**Selected passage**.

After that, J-P and I were dropped off in front of Cairo’s most important mosque, the Mosque al Hussein, where Friday afternoon prayers were taking place.

“Don’t be visible when afternoon prayers let out,” said Anne, one of the teachers who had taken us to Moqattam. “This is the most dangerous part of town, and you’re here at the most dangerous time to be here.”

Not because of the risk of theft or assault…these things are unheard of in Cairo. But because this particular mosque is where the most devout (and in some cases, most extreme) Muslims come to pray, and Friday afternoon prayers are the most heavily attended of the week.

Having Tea in Cairo

Tea ("shai") and a street kitty in Cairo

How exciting! We ducked into a tea shop and enjoyed some of that incomparably good Egyptian tea while we waited for Debbie to join us.

We didn’t have any trouble, and everyone around was very nice.

Then it was off to the Khan el Kalili, the massive bazaar, for some shopping. This place is cavernous…blocks and blocks and blocks, alleys upon alleys, many stories high. Debbie is a first rate shopper, and she’s been coming to the Khan frequently for five years now, and she even admits she has yet to scrape the surface. Some estimates are that there are 3,000 shops, but there are probably more.

We honed our bagaining skills, but Debbie’s presence helped greatly, because she took us to shops where she knew the owners and they gave us incredible prices we’d never have gotten as regular American tourists.

**Tasks to perform**.
A) In the Cairo travel account, how long has Debbie been coming to the Khan frequently?
B) Write a continuation of the Cairo travel account, picking up after its final sentence.

**Records shown**.
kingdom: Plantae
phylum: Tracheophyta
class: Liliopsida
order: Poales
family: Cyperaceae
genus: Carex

**Responses in order**.
A) Five years.

B)
Tonight we went back to Giza and sat on the rooftop of a building a stone’s throw from the Sphinx. We had an incredible Egyptian dinner, puffed on apple-y sheesha, drank Turkish coffee so thick it crawled down our throats on its own legs, and watched the Pyramids glow…these incredible monuments that remained the highest buildings on the planet from 2560BC until the Eiffel Tower was built in Paris in 1889AD. For more than 4000 years they were the greatest achievement of man, and they’re no less impressive today, from the rooftop of a modern cafe.

The Great Pyramids at night

After all these millenia, still the 10th tallest building in Egypt.

We are exhausted. Tomorrow we fly to London, and I’m not sure if we’ll have internet access at the friend’s home where we are staying, so you may not hear from me until we return to Dallas on Sunday or Monday.

Be happy you live in a city with garbage collection!